On one set of scales, the Medicare Advantage population as a whole has been slightly healthier than the traditional Medicare population, and that has been consistent on a population basis for a while. On another scale, the Medicare Advantage population went from being significantly healthier than the Medicare Fee for Service (FFS) population in 2004 to way sicker than the FFS population in 2013. Being seen as “way sicker” means the Medicare Advantage kicker is bigger.
So the two things disagree. What is going on here? The study argues that the increased “sickness” of the Medicare Advantage population is an artifact of how claims are submitted and diagnoises are reported. Medicare Advantage billers have every incentive in the world to throw any medically supportable or vaguely supported diagnosis on a claim plus go through records. Fee for Service is incentivized to provide a minimally relevant claim. There are teams at almost all insurers whose job it is to look at high cost individuals and make sure their doctors are noting every diagnosis from acne to congestive heart failure on a claim for a strep throat test.

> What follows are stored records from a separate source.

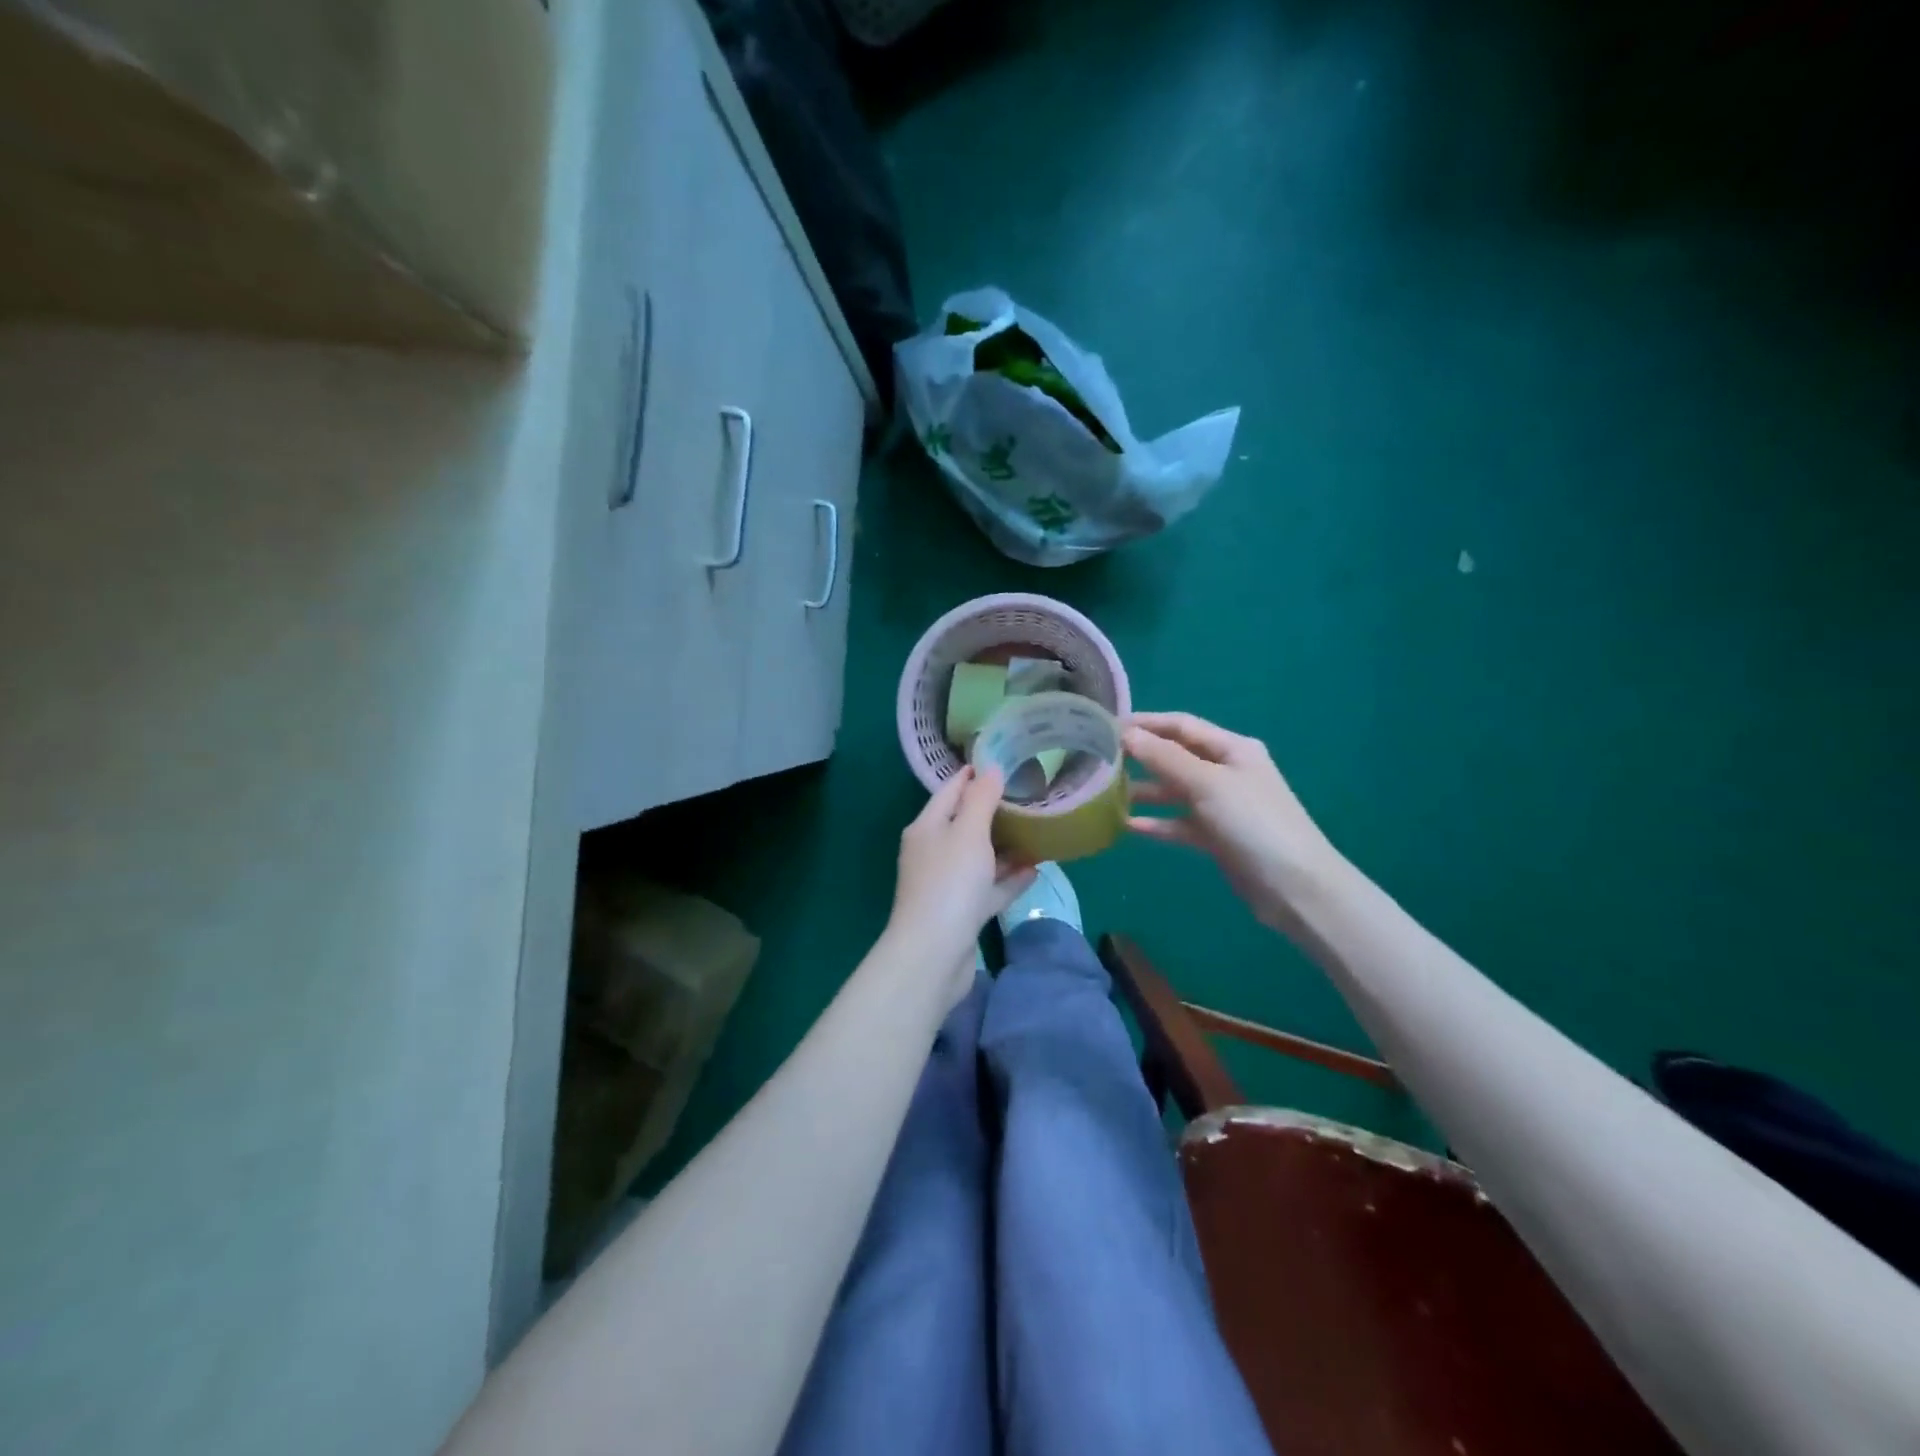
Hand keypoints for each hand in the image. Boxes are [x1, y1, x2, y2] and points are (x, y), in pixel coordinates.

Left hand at [887, 767, 1037, 1006]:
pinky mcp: (962, 913)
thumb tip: (990, 769)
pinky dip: (1008, 879)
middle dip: (994, 811)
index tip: (1002, 761)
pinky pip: (988, 889)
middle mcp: (933, 852)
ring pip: (979, 858)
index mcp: (927, 828)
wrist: (934, 954)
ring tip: (1037, 832)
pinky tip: (1034, 870)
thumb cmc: (950, 883)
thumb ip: (981, 800)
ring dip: (1004, 847)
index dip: (973, 775)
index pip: (949, 791)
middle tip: (1029, 796)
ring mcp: (947, 884)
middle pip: (964, 824)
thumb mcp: (967, 833)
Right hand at [1124, 712, 1342, 931]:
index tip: (1105, 726)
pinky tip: (1126, 825)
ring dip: (1144, 790)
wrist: (1295, 887)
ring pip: (1174, 791)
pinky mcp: (1216, 836)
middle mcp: (1226, 771)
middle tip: (1098, 758)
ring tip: (1105, 792)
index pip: (1181, 725)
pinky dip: (1156, 822)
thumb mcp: (1208, 783)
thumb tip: (1125, 733)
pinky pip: (1178, 823)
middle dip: (1140, 756)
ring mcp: (1221, 805)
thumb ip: (1165, 758)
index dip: (1145, 723)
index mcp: (1232, 748)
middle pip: (1176, 756)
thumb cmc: (1254, 823)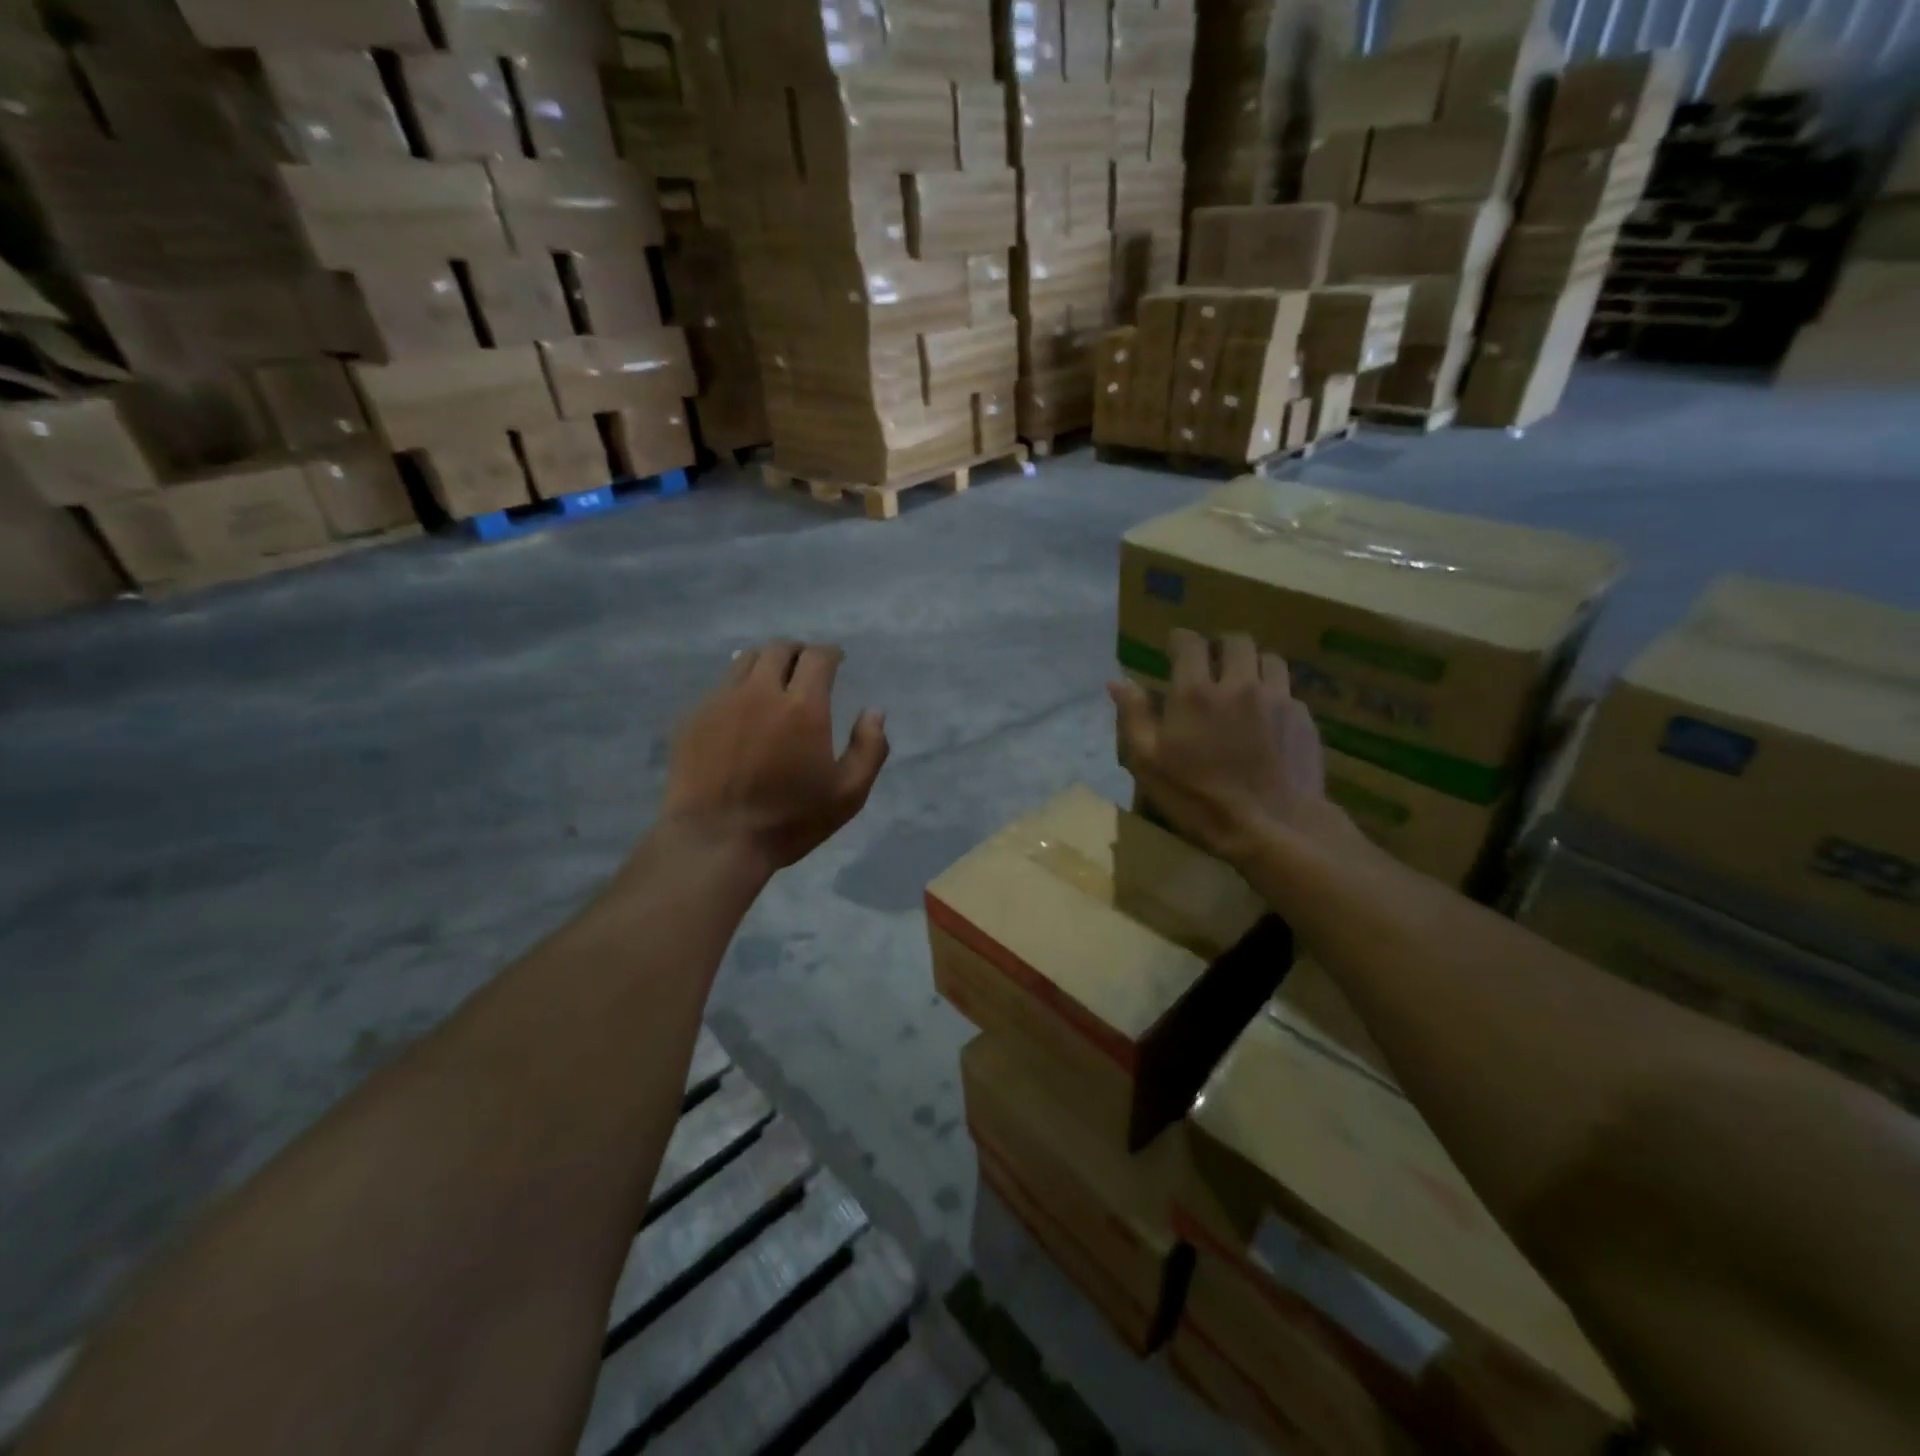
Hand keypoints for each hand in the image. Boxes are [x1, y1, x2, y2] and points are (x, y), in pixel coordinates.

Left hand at [662, 641, 888, 871]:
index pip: (817, 657)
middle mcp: (760, 691)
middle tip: (806, 668)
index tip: (837, 660)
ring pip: (745, 660)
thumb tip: (874, 712)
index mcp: (803, 706)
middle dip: (798, 652)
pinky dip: (739, 687)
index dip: (830, 652)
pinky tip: (743, 711)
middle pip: (779, 649)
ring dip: (766, 662)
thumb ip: (869, 748)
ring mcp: (721, 701)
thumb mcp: (848, 794)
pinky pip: (721, 686)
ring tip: (774, 681)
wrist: (715, 841)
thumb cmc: (789, 820)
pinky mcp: (694, 717)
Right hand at [1109, 629, 1342, 867]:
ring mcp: (1277, 699)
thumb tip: (1117, 682)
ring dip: (1253, 665)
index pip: (1189, 643)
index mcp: (1194, 692)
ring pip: (1269, 659)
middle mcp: (1239, 684)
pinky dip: (1275, 696)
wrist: (1272, 828)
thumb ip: (1134, 717)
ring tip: (1244, 685)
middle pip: (1236, 641)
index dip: (1180, 640)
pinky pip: (1288, 692)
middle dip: (1220, 646)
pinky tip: (1268, 720)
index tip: (1174, 647)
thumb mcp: (1149, 763)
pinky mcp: (1303, 719)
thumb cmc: (1198, 798)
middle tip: (1211, 665)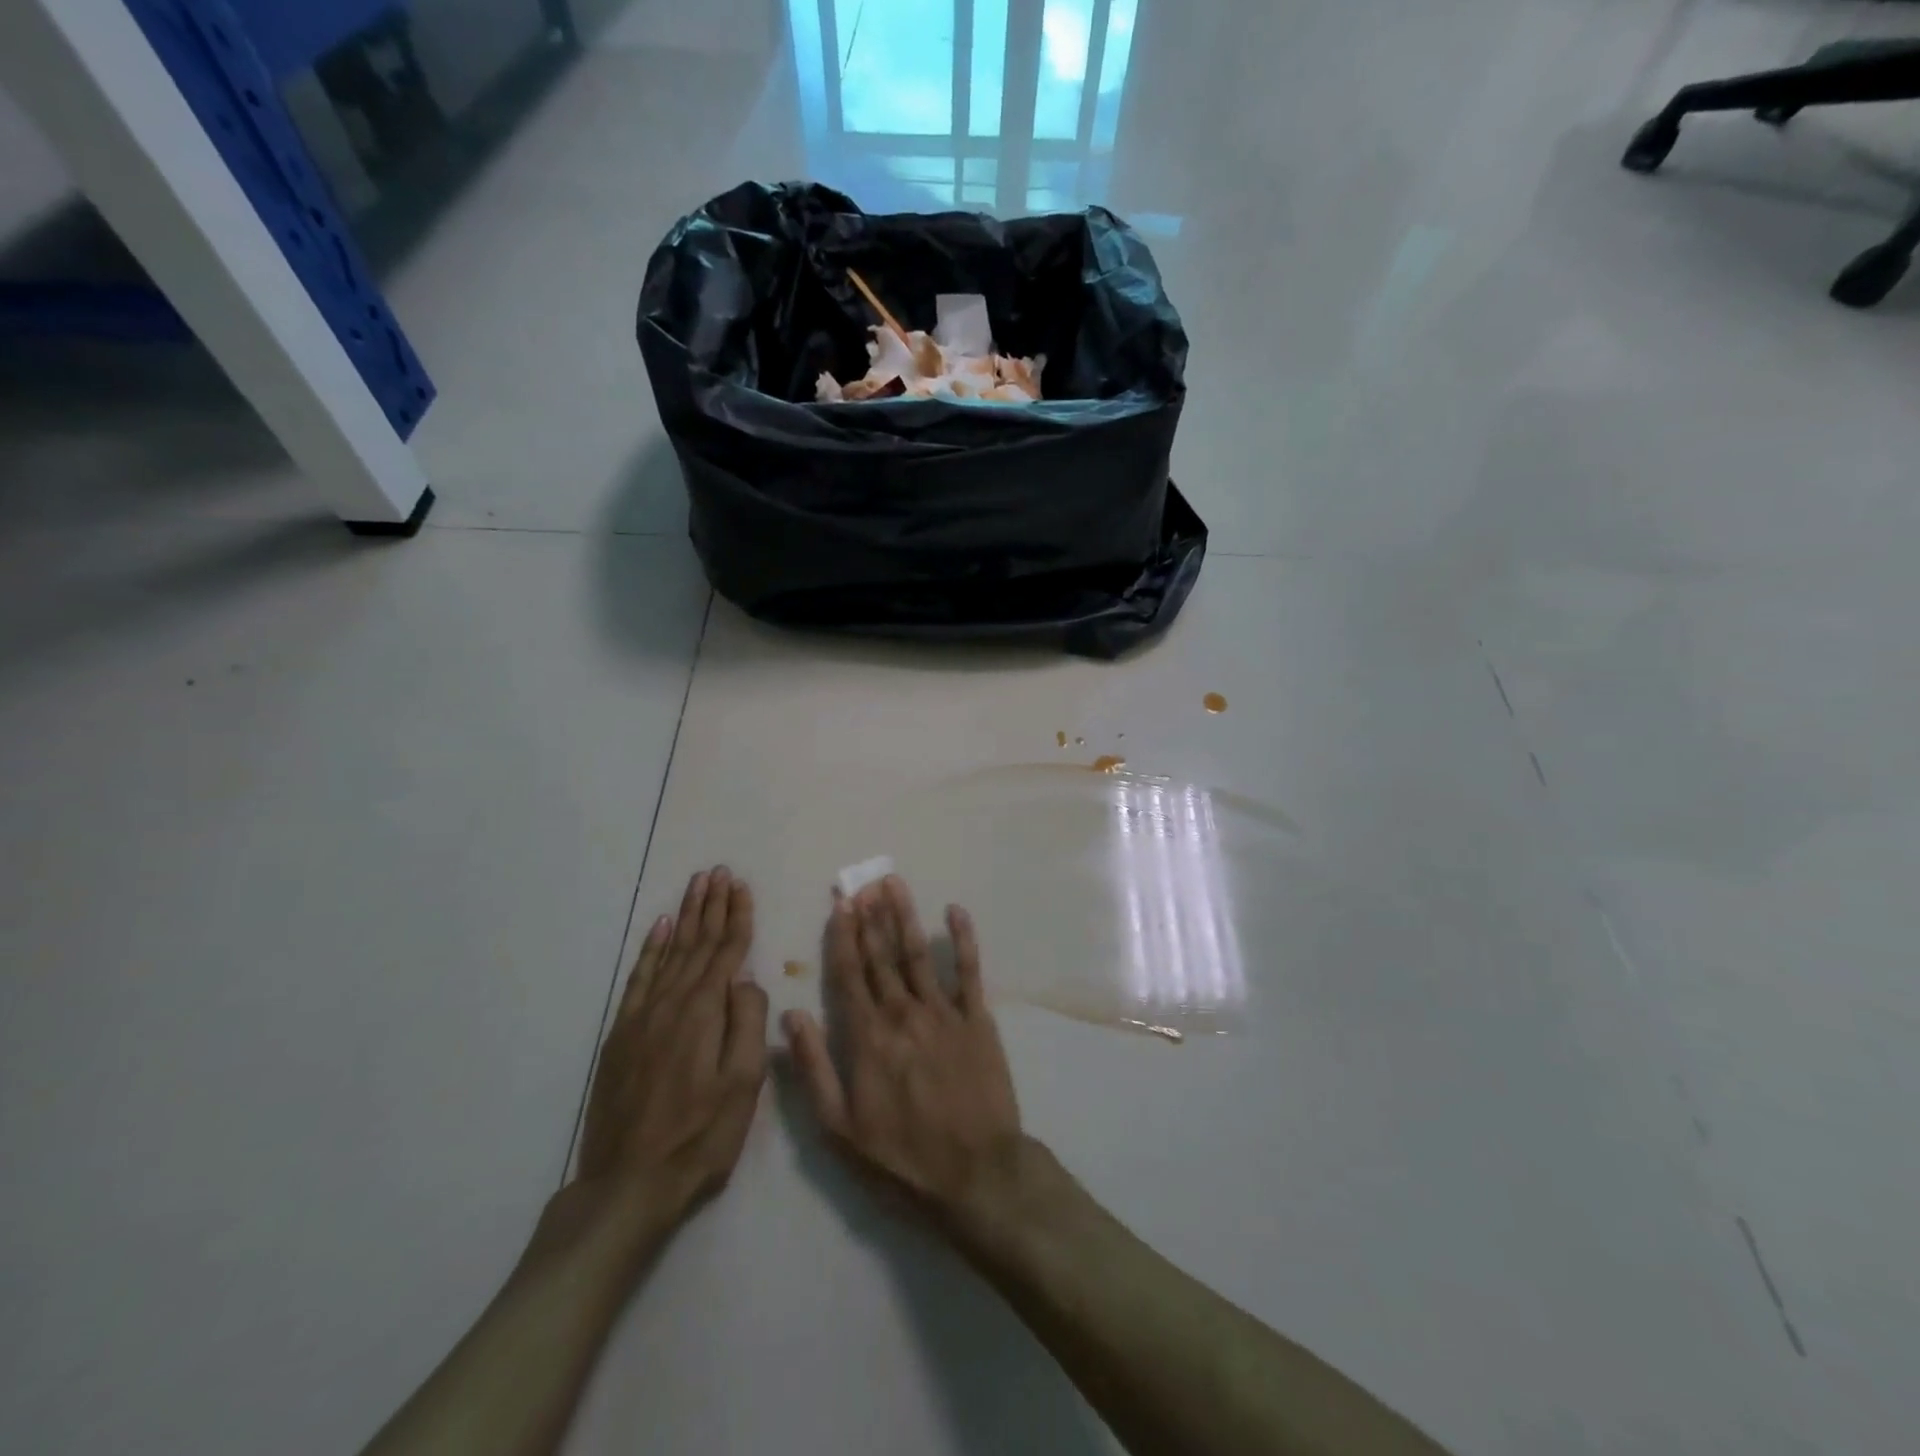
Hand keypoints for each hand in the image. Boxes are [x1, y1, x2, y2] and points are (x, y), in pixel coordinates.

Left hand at [570, 867, 767, 1252]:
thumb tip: (748, 978)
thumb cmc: (699, 1137)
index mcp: (705, 1012)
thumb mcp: (743, 1085)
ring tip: (696, 885)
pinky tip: (660, 928)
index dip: (737, 916)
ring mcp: (642, 1016)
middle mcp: (672, 1002)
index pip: (727, 951)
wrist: (627, 1184)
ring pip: (669, 951)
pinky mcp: (622, 1034)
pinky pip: (639, 977)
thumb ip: (748, 1023)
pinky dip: (651, 948)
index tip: (742, 885)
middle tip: (718, 871)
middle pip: (697, 942)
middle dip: (711, 904)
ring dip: (685, 915)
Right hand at [782, 876, 1024, 1227]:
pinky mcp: (978, 1018)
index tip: (839, 905)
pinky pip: (969, 970)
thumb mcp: (840, 1127)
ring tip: (893, 884)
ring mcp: (943, 1012)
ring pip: (918, 953)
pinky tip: (954, 911)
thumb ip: (814, 1067)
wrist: (976, 1173)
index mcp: (867, 1036)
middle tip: (862, 883)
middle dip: (869, 917)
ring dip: (904, 916)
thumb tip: (790, 1014)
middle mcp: (902, 1012)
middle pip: (881, 956)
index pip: (849, 974)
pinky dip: (962, 939)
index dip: (842, 937)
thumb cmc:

Fee for Service would normally bill a procedure code of a strep throat test, a sick office visit and a diagnosis of strep throat while Medicare Advantage would have all of that plus acne, congestive heart failure, diabetes and restless leg syndrome as ongoing diagnosises. The last four items are of minimal clinical value but allow the Medicare Advantage plan to argue that this individual is far sicker than that person would be categorized in the Fee for Service world.
CMS has been trying to deal with this problem by rejiggering their risk adjustment model every couple of years as well as having Congressionally mandated chops off the top but insurance companies are engaged in a continuous arms race to beat the risk adjustment system, or at least do no worse than any other Medicare Advantage insurer from beating the sytsem. This is one of the weaknesses of long term risk adjustment and risk weighing schemas and it is one that will show up in the Exchanges. The insurers have every incentive in the world to create a paper trail of very sick individuals that the claims data does not support nor does the true clinical assessment data support. They need to do this to compete with other insurers who are looking to maximize their surface risk factor at the very least. Insurance companies have devoted significant resources to getting very good at generating big gaps between the reported risk of their population and the actual risk of their population. This is an area where further ‘expertise’ will develop under current incentives. And it will be profitable for insurers while continuing to make American claims processing and office billing procedures an expensive mess.